__PROVIDED RECORDS__.
┄┄┄┄┄┄┄┄┄┄

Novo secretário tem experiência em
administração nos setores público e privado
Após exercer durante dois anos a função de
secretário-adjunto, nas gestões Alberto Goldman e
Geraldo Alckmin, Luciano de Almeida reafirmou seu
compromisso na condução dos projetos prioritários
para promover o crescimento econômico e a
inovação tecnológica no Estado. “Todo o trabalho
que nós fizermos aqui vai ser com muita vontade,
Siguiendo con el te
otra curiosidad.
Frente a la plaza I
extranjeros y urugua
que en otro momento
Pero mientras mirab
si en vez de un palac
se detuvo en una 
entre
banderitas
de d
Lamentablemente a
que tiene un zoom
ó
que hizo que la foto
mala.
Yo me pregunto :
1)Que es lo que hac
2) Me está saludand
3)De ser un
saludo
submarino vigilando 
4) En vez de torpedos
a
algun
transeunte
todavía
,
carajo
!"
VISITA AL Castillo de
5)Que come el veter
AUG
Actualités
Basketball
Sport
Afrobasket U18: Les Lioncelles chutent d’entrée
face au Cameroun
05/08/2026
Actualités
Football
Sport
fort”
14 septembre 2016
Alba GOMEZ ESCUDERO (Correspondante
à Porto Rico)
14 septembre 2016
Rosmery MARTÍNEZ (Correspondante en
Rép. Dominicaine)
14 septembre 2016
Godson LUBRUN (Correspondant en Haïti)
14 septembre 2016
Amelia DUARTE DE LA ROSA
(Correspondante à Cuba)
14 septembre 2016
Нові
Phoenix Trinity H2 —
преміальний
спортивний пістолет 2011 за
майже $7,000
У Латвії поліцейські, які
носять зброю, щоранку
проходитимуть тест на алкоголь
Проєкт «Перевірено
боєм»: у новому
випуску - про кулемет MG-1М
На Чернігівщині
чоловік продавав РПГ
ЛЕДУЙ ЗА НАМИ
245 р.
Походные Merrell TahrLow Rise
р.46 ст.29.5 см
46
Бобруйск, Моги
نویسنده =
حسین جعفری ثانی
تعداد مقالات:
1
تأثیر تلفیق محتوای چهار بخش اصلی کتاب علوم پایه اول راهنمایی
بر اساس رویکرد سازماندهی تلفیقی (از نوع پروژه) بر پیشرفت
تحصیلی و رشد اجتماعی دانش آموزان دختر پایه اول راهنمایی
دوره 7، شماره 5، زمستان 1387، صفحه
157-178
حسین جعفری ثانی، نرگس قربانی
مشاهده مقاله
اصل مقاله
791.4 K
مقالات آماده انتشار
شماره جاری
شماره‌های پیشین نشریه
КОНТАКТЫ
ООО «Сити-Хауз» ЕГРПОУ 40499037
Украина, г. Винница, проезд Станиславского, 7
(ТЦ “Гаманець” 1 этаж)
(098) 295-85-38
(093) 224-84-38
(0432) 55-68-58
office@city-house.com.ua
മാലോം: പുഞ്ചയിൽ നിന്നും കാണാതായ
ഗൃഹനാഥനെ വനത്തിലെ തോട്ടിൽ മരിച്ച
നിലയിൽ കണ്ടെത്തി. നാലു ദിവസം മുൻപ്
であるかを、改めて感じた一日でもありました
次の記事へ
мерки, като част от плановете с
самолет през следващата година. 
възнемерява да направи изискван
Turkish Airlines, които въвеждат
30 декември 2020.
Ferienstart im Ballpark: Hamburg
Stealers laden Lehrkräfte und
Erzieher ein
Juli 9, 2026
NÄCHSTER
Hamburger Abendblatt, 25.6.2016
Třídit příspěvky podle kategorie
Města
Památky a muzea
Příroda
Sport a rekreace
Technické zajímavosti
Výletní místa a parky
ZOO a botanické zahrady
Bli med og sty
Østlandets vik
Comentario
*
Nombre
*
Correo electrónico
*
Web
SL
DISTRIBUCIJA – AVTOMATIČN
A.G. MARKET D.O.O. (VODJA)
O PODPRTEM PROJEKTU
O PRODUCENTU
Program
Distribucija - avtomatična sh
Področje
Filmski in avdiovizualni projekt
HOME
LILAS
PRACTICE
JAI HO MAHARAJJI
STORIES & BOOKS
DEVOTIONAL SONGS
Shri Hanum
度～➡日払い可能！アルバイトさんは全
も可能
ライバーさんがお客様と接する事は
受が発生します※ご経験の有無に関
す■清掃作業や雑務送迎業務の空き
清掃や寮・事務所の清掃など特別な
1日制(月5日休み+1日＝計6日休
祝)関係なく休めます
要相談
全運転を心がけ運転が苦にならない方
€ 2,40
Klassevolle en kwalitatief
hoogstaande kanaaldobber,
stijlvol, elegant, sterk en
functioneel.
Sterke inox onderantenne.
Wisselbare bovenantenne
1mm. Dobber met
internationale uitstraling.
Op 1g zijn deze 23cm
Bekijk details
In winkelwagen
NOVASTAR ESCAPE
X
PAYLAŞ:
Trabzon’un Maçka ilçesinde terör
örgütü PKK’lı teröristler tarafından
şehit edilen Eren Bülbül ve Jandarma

┄┄┄┄┄┄┄┄┄┄

__WORK ITEM__. Gather every line from the listing above in which the word "پایه" appears.

__RESPONSE TO THE TASK__.
تأثیر تلفیق محتوای چهار بخش اصلی کتاب علوم پایه اول راهنمایی
تحصیلی و رشد اجتماعی دانش آموزان دختر پایه اول راهنمایی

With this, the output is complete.